Have you heard about the state's new prisoner-release program where inmates can get a year off their term if they agree to join the SCA once they're out? ... Yeah. The government is trying to encourage them to dress period at the end of their sentence.

*drum beat*

Okay, that was bad. But I promise you this one's worse:

There's a knock at the door of the workshop. Santa answers it, to find a man from the North Pole Child Protection Agency standing out in the snow.

"Ho ho ho," Santa says. "Come on in. What can I do for you?"

"I've got some concerns about Nick Jr.," the agent says. "Can I ask you some questions?"

"Why, sure."

The agent hands St. Nick some tax forms. "These are yours? Listing you as head of household, Mrs. Claus as your spouse, and Nick Jr. as your young son?"

"Ho ho ho, yes. You'll find they're all in order --"

"But Nick Jr. isn't on your payroll, or otherwise employed by you?"

"No. The elves' union would have my hide."

"Indeed. Now, did you buy Nick Jr. any presents last year?"

"Excuse me?" Santa says. "This is the North Pole toy workshop. Why would I need to buy my son any presents?"

"Did you buy him any presents last year?" the agent repeats.

Santa sighs. "No, I didn't."

The agent pulls out a pad and starts scribbling, then tears off the top sheet and hands it to Santa. It's a legal summons for a misdemeanor violation.

"What?!" Santa cries in shock. "What's this about?"

"Misdemeanor grammar abuse."

"What in heaven's name are you talking about?" Santa sputters.

The agent rolls his eyes. "Oh, come on. Everybody knows that a nonessential dependent Claus has to be surrounded by commerce."


           June 26, 2003 ... Gay rights landmark .................... (Permalink)

We may be slowly descending to hell in a handbasket, but every once in a while I am reminded that, in fact, there is hope for the U.S.

The Supreme Court struck a blow today in Lawrence v. Texas that quite probably will revolutionize our society as much as Roe v. Wade. In a 6-3 decision, they slapped down a Texas law that made sodomy a crime for gays but not for straight people -- and did so in broad language affirming the right of people to make decisions about their own private, consensual intimate acts without stigma of criminalization. Coming from a court with a conservative edge, this was an incredible and (dare I say it?) courageous step.

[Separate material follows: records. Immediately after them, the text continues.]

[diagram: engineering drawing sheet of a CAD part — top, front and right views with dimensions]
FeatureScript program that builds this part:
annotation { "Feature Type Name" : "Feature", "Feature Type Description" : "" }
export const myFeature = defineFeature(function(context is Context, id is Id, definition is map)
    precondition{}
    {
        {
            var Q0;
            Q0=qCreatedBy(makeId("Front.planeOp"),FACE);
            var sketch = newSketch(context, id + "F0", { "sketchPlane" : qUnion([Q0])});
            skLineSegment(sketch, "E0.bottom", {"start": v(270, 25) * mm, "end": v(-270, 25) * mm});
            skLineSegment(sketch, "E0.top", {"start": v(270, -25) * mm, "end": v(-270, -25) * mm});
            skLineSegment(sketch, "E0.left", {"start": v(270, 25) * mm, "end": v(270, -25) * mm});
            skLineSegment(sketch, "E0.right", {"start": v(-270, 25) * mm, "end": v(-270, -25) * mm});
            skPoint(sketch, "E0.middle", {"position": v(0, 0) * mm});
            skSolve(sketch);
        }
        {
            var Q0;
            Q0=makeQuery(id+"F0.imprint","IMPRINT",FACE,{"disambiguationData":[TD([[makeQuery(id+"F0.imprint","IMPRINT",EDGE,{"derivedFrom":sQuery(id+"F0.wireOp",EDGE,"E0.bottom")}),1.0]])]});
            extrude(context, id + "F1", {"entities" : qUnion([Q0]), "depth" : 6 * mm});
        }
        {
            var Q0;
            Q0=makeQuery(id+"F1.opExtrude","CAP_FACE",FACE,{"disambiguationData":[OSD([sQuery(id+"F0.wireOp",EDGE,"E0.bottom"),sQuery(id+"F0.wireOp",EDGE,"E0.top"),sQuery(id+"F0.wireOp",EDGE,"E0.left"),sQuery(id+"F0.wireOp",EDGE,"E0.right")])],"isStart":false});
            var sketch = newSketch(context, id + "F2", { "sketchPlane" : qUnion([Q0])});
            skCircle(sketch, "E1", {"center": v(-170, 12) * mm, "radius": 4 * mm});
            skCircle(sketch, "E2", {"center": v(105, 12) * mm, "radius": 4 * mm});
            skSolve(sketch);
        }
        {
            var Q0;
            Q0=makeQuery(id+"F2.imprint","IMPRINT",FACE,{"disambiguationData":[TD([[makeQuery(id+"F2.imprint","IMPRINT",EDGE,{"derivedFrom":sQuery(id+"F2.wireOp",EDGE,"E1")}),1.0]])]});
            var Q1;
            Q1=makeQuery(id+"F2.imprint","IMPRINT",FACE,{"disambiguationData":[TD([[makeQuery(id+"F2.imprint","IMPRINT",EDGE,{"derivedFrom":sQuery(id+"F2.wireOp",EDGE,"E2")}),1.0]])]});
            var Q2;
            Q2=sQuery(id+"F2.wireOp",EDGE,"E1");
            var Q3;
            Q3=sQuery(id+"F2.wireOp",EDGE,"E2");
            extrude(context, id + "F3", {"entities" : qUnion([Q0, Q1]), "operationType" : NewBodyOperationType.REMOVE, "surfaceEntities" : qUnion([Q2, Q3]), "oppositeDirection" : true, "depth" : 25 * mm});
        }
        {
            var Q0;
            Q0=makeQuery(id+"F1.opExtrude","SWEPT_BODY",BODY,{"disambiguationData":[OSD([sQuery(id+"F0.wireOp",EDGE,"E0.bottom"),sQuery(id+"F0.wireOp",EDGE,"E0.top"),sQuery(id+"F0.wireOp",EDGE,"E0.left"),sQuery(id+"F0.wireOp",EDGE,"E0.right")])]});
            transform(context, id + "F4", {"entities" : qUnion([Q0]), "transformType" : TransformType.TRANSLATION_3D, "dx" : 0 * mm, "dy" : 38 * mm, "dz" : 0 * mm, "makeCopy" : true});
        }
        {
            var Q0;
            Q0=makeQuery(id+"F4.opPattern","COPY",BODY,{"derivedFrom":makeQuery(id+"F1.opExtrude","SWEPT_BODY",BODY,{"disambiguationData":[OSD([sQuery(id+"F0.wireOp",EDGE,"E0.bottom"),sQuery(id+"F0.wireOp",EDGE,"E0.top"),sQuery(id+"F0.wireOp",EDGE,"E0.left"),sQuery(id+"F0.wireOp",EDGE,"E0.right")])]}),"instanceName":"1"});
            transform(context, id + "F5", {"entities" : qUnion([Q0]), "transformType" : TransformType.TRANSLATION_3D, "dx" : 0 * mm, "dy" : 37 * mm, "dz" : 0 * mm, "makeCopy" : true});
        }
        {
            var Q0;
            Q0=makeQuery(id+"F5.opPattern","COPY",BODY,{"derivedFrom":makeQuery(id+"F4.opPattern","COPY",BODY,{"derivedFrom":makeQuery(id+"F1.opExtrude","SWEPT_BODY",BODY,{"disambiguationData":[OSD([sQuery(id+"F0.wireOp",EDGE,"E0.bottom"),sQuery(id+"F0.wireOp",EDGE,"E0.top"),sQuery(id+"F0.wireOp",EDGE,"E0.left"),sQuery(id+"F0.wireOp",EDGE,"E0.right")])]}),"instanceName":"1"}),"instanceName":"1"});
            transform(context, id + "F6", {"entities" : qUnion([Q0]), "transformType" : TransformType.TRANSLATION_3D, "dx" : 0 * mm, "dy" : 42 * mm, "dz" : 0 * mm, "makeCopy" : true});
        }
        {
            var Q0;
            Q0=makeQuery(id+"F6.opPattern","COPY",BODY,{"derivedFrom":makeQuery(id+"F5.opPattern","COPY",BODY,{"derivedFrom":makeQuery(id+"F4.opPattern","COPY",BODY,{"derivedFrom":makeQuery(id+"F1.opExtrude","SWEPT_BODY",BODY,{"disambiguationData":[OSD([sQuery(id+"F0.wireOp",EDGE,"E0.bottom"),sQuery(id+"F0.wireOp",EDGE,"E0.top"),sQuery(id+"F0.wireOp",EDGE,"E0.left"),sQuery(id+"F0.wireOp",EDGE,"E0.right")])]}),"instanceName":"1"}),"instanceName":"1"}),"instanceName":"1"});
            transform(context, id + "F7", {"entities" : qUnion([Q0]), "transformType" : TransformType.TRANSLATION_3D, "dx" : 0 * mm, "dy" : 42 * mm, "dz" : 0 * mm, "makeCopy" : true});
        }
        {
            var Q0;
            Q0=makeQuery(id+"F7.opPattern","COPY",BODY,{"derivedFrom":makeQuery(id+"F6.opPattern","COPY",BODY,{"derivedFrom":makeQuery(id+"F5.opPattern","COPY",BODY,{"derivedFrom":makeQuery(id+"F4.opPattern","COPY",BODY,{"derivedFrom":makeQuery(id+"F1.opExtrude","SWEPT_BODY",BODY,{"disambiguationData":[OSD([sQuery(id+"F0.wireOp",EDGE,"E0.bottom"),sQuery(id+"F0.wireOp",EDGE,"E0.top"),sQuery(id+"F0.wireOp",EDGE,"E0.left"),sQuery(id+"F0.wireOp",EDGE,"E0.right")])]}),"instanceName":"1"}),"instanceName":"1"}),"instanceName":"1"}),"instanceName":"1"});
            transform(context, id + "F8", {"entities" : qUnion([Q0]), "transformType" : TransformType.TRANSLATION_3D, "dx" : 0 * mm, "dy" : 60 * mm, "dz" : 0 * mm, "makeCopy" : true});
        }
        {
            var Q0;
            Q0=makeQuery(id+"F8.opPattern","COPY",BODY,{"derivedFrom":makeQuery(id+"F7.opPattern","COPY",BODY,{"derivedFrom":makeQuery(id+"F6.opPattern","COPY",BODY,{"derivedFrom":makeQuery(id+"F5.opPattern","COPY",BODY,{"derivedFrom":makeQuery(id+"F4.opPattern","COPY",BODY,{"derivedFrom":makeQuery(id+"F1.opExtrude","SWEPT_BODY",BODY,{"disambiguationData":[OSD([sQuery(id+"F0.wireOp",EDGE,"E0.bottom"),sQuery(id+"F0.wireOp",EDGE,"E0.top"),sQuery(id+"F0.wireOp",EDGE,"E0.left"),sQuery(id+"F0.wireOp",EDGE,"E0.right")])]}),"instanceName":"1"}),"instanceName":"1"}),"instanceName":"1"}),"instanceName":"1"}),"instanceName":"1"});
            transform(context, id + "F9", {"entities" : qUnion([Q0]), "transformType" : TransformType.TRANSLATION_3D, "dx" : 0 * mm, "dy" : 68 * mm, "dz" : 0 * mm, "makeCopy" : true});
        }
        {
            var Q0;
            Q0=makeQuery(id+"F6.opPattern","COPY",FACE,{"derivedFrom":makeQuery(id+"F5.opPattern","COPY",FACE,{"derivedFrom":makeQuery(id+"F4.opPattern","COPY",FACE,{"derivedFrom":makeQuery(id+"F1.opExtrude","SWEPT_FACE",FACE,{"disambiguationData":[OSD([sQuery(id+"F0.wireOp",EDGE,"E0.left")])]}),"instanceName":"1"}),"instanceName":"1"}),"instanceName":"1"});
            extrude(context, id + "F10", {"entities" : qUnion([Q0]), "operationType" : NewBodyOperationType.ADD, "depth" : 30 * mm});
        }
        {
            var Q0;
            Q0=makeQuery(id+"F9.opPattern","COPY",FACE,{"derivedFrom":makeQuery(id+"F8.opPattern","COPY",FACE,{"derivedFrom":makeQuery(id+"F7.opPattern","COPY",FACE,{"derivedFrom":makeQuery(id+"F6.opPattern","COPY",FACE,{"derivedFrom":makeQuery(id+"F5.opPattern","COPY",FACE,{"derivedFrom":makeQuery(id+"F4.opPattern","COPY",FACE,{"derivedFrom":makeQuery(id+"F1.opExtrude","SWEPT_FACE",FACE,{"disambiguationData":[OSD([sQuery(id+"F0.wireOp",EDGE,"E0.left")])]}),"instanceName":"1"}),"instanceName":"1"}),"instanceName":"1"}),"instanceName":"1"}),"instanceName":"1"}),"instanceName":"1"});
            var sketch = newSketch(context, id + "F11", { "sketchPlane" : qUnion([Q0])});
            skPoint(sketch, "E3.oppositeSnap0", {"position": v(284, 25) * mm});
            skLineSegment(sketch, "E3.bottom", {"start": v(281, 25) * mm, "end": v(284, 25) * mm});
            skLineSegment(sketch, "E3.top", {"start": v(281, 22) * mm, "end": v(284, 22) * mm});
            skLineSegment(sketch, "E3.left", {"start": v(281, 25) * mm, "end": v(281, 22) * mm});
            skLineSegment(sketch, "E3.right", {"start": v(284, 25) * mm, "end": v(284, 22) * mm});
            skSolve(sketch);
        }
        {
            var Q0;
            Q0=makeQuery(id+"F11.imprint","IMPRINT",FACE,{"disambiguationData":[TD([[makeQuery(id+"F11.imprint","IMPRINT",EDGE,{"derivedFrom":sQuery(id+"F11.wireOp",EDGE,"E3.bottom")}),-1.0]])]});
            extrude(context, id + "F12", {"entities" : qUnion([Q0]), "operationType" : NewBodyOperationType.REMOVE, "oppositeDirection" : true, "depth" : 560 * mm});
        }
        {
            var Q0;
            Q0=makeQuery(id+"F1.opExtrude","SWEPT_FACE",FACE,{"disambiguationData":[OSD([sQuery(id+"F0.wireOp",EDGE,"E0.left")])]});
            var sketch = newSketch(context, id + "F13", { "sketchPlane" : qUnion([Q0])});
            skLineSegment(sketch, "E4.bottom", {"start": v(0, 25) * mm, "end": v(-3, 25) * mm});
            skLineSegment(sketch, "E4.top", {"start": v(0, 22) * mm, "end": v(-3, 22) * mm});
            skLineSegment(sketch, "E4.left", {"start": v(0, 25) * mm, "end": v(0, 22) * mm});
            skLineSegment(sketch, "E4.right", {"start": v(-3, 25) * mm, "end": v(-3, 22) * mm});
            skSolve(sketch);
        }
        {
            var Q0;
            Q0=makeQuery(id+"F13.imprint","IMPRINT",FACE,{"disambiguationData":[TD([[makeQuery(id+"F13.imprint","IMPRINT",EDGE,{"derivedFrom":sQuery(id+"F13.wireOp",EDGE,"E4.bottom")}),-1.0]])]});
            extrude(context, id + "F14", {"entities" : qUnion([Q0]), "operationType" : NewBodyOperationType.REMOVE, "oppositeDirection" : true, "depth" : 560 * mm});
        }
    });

Its implications for the future are every bit as broad as the reactionaries say they are -- and, of course, not nearly as scary as they fear.

And it was decided not by a single swing vote but 6-3 -- with one of the dissenters, Clarence Thomas, authoring his own opinion to say that the Texas law was silly and deplorable and he would work to revoke it if possible but that he didn't feel it was the Supreme Court's job; and saying that prosecuting people for consensual "crimes" was a waste of police resources. So, really, the (right of center) court spoke 7-2 in favor of increased freedom inside our bedrooms. This may be nothing less than a sea change.

A PDF file of the opinions in the case can be found here, at the Supreme Court website. It's fascinating reading -- especially when Antonin Scalia starts frothing at the mouth in his dissenting opinion, and at one point accuses the court of signing on to the "homosexual agenda" (later betraying an agenda of his own by warning that today's decision calls into question such necessary restraints as "state laws against ... masturbation").

Pundits are already starting to predict that this is going to become a massive battleground on the political level. Over the short term, this is like predicting that the sun is going to rise. Over the long term, they may still be right -- only time will tell whether this will be more like the lifting of Prohibition (which nobody has seriously proposed again, although the fight has largely shifted to drugs) or more like the legalization of abortion (which there has been a strong and continued push to roll back, especially as conservatives have leapt to prominence on the national stage).

For now, though, I'm going to savor the breath of fresh air this provides, and remember that social progress is more unstoppable than most people give it credit for.